10 ottobre 2008

1939

Ultimamente, quando mi avvicino ad una donna, mi piace confidarle che sono del '39.
-Hai 70 anni?, chiede lei.
-69, rispondo, e ammicco; ma non troppo, perché ho un'età e una morale. Man mano che andiamo avanti a discutere e guardarci, le racconto di me, di mia madre che mi ha allevato con tanti sacrifici durante la guerra, di mio padre che non è tornato dalla Russia e l'abbiamo saputo solo qualche anno dopo la fine di tutto, lo stesso giorno in cui la radio ha detto che era morto il Torino; e per me quel giorno è finito tutto, avevo dieci anni ed ero senza padre e senza eroi.
Quando poi, supponendo che io non sia del '39, mio padre fa il postino ad Anzio e si diletta di modellismo.

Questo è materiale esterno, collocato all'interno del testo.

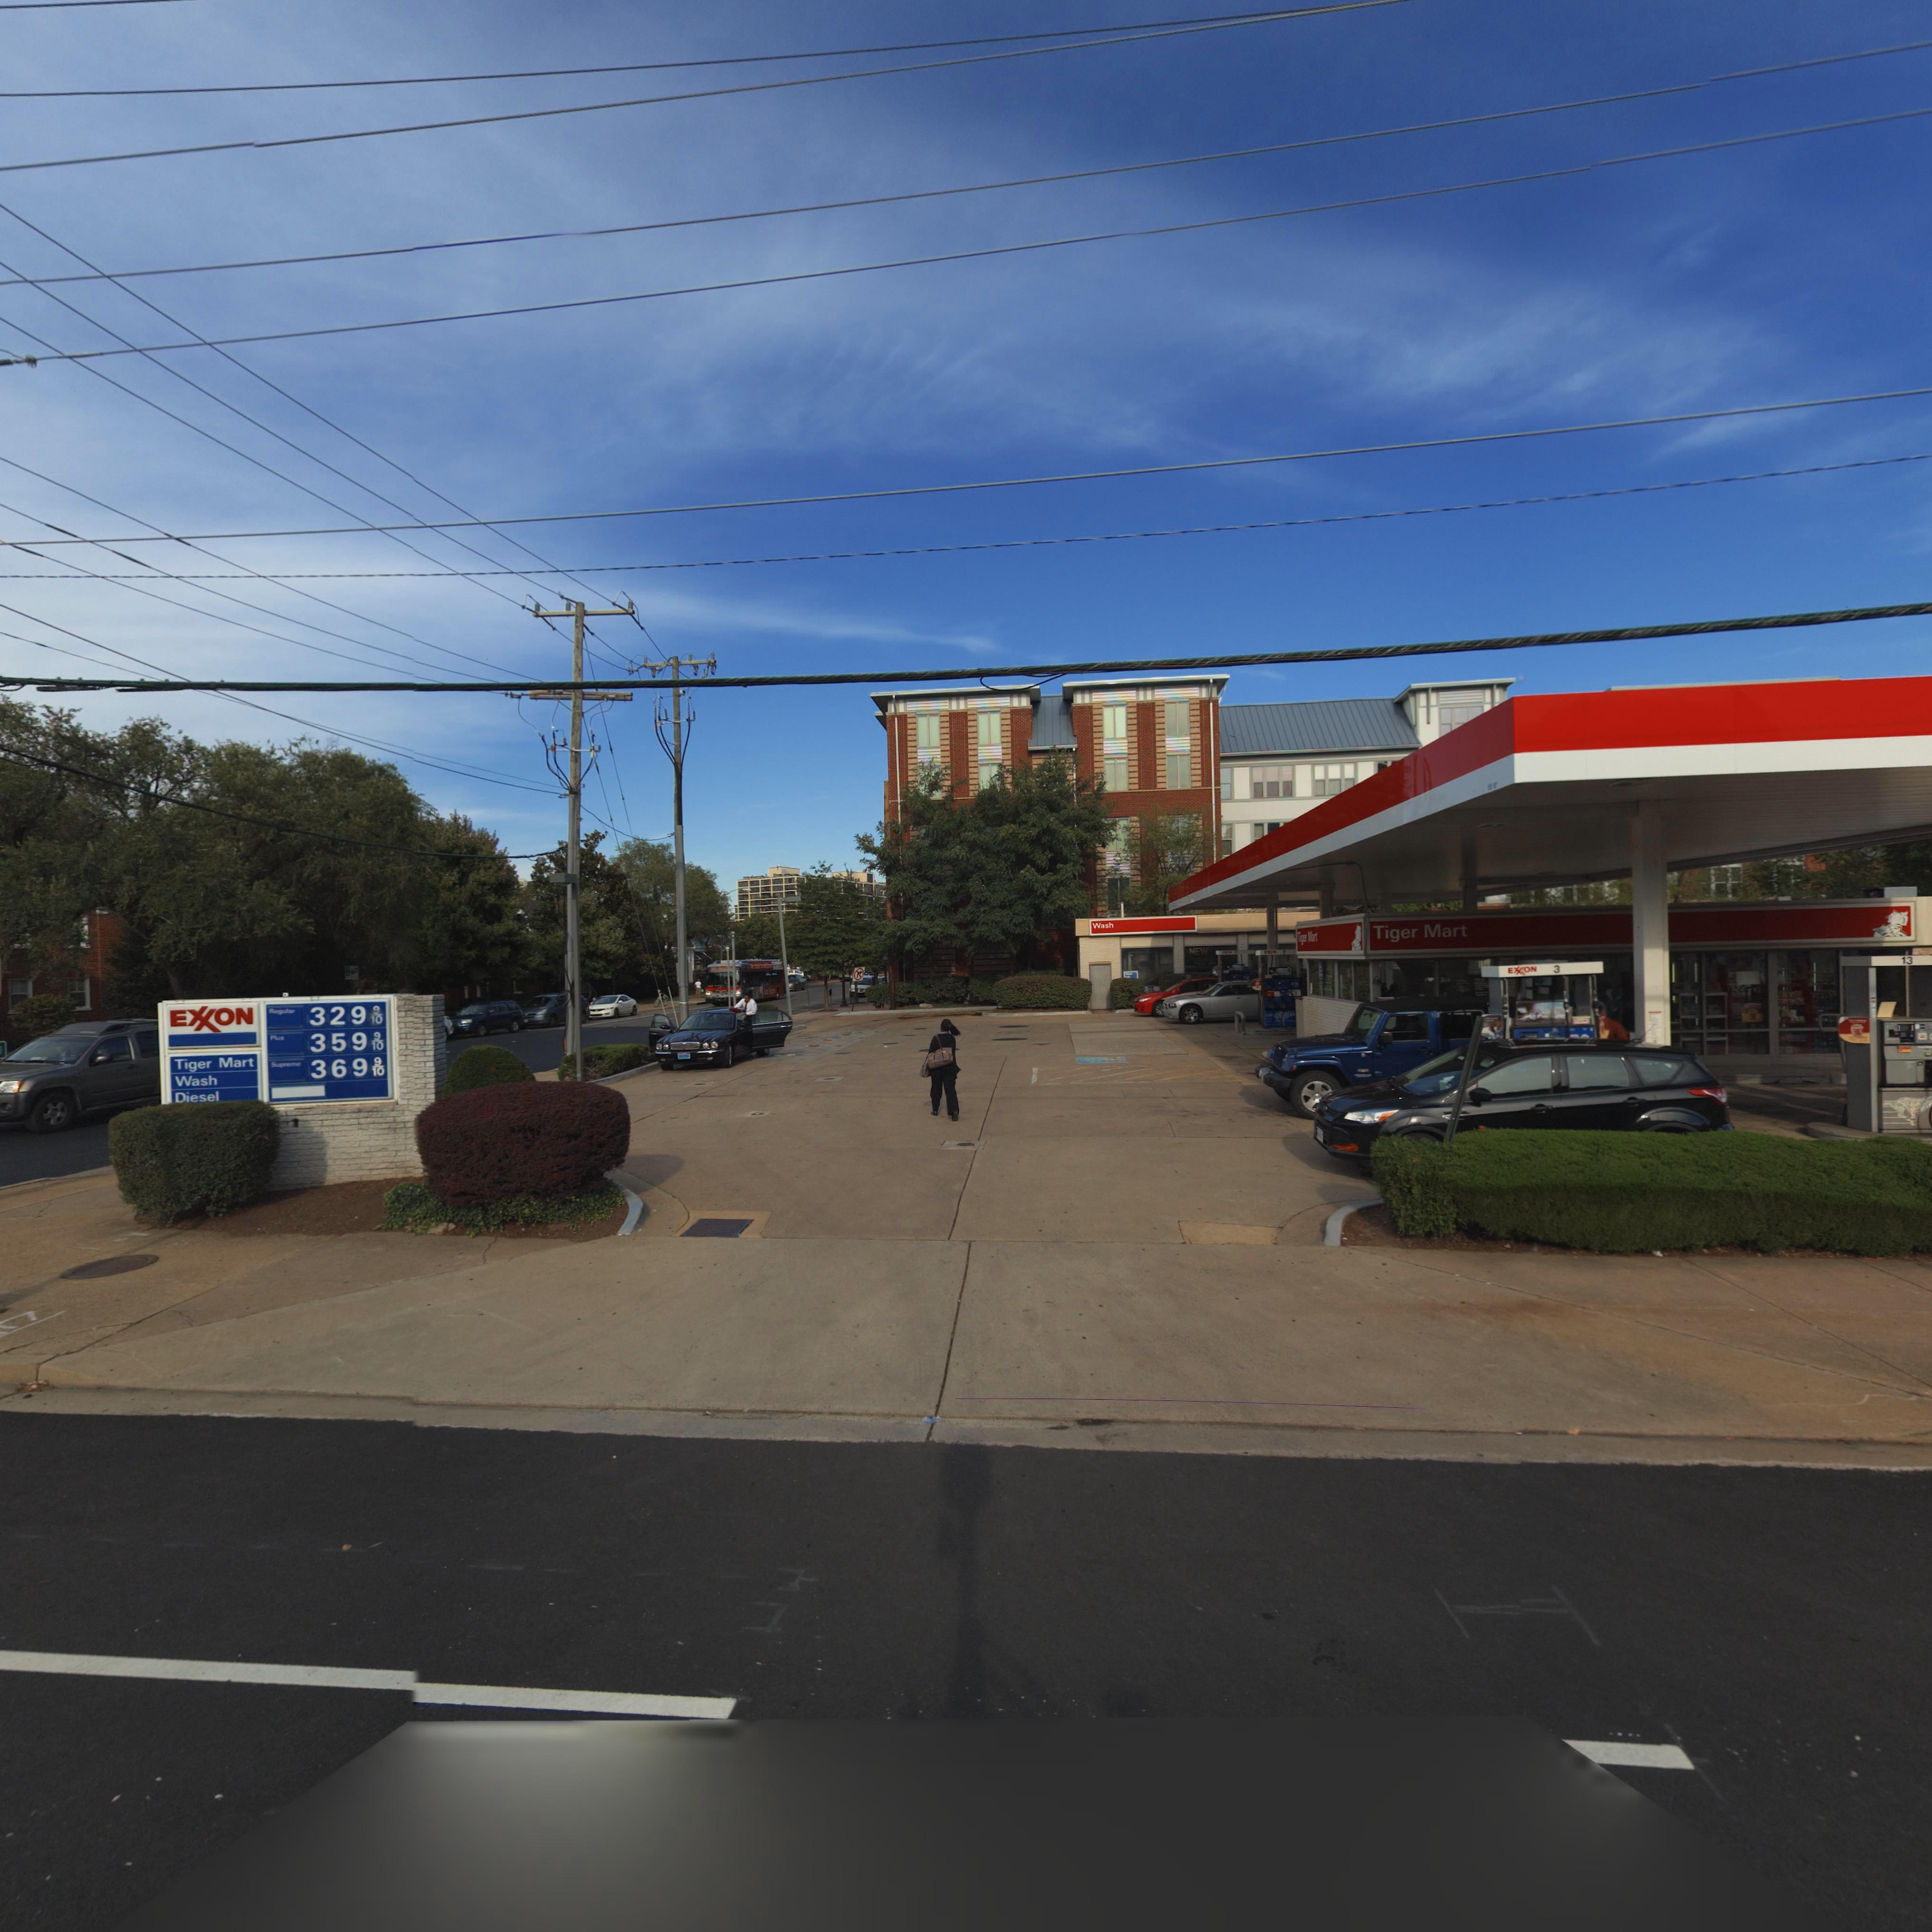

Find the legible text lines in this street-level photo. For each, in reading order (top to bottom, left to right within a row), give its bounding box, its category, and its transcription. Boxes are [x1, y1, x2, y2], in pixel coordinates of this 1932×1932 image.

[1487, 780, 1498, 792] None: 1* 0"
[1092, 922, 1114, 929] None: Wash
[1296, 930, 1318, 946] None: Tiger Mart
[1372, 924, 1468, 943] None: Tiger Mart
[1189, 947, 1209, 956] None: NEW
[1283, 950, 1286, 955] None: 7
[1901, 956, 1913, 965] None: 13
[1507, 966, 1537, 974] BusinessName: E**ON
[1554, 965, 1560, 974] None: 3
[169, 1005, 253, 1033] BusinessName: E*ON
[269, 1008, 296, 1015] None: Regular
[309, 1005, 366, 1026] None: 329
[372, 1005, 380, 1014] None: 9
[370, 1015, 383, 1024] None: 10
[270, 1035, 285, 1041] None: Plus
[309, 1032, 367, 1053] None: 359
[373, 1032, 381, 1040] None: 9
[371, 1042, 384, 1050] None: 10
[173, 1057, 255, 1072] None: Tiger Mart
[270, 1062, 301, 1069] None: Supreme
[310, 1058, 368, 1079] None: 369
[374, 1056, 382, 1066] None: 9
[371, 1067, 385, 1076] None: 10
[174, 1074, 218, 1087] None: Wash
[174, 1091, 220, 1103] None: Diesel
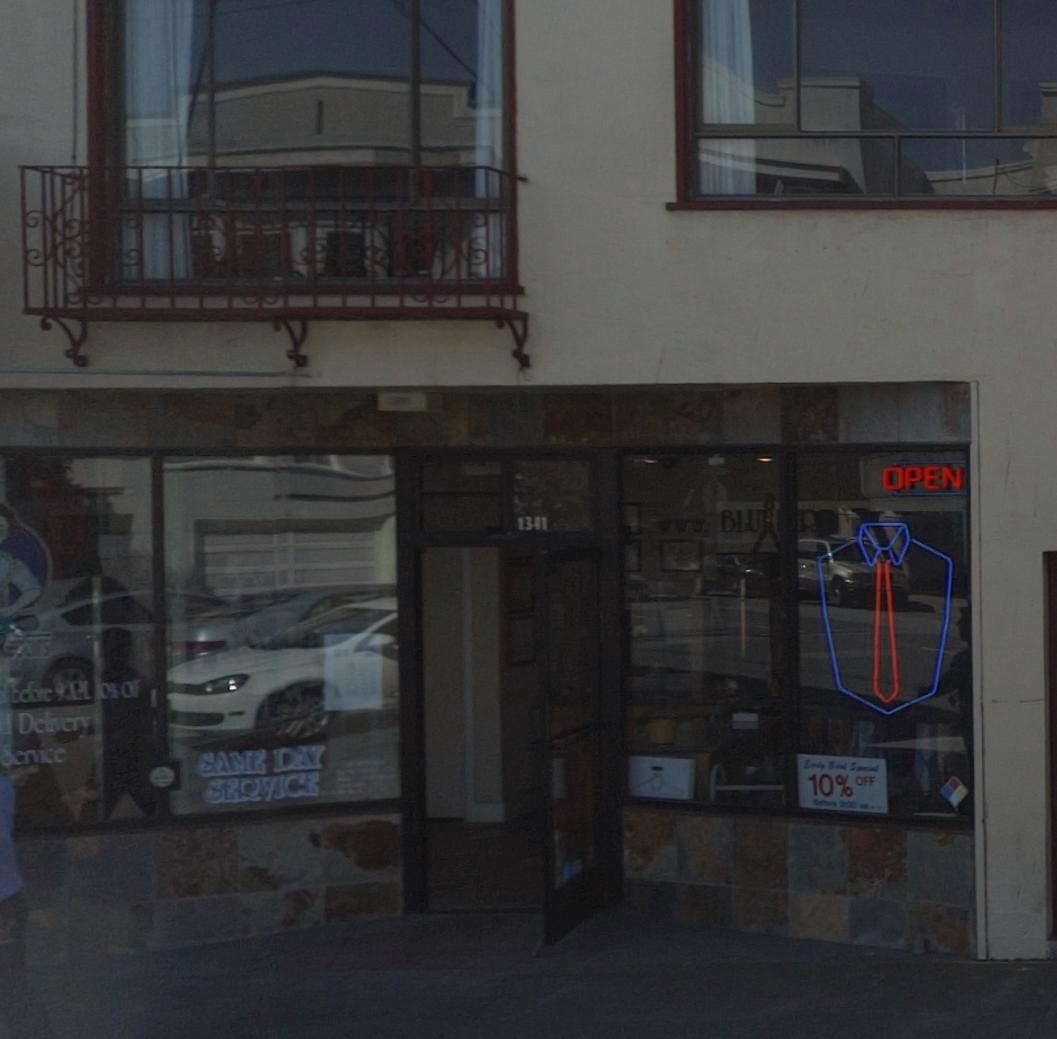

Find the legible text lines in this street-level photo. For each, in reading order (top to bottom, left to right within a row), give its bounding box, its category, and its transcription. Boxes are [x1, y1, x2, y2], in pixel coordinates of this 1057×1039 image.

Mia madre, sempre che non mi abbia partorito nel '39, non sa neanche dove sia, la Russia.
Se beviamo ancora un po', dico alla donna quanto sia ingrato vivere sapendo di essere ormai vicini alla data di scadenza, vivere nella provvisorietà di sé; e contare il tempo che ti separa dall'ultima volta che hai visto gli occhi di una donna standole sopra, e aver dimenticato come è fatto un corpo di donna giovane e sodo. Mi piacerebbe essere ancora un po' vivo, stanotte, le dico così, e le mie dita lunghe sono da un po' sulla sua schiena, discrete. Lei mi guarda negli occhi.
Più tardi siamo a casa mia, e io ho messo sul piatto un vinile di Achille Togliani. Lei, che lo vede da vicino, è stupita dal mio ventre piatto, dai miei peli soffici e neri, dall'ardore e dalla fermezza dei miei stanchi assalti di sessantanovenne. Arriva quasi ad insinuare dubbi sulla mia età.
-Chétati e suggi, le suggerisco. Lei si placa, convinta dal mio eloquio d'antan, e io posso tornare a rievocare un incontro di boxe cui immagino di aver assistito alle Olimpiadi di Roma del '60.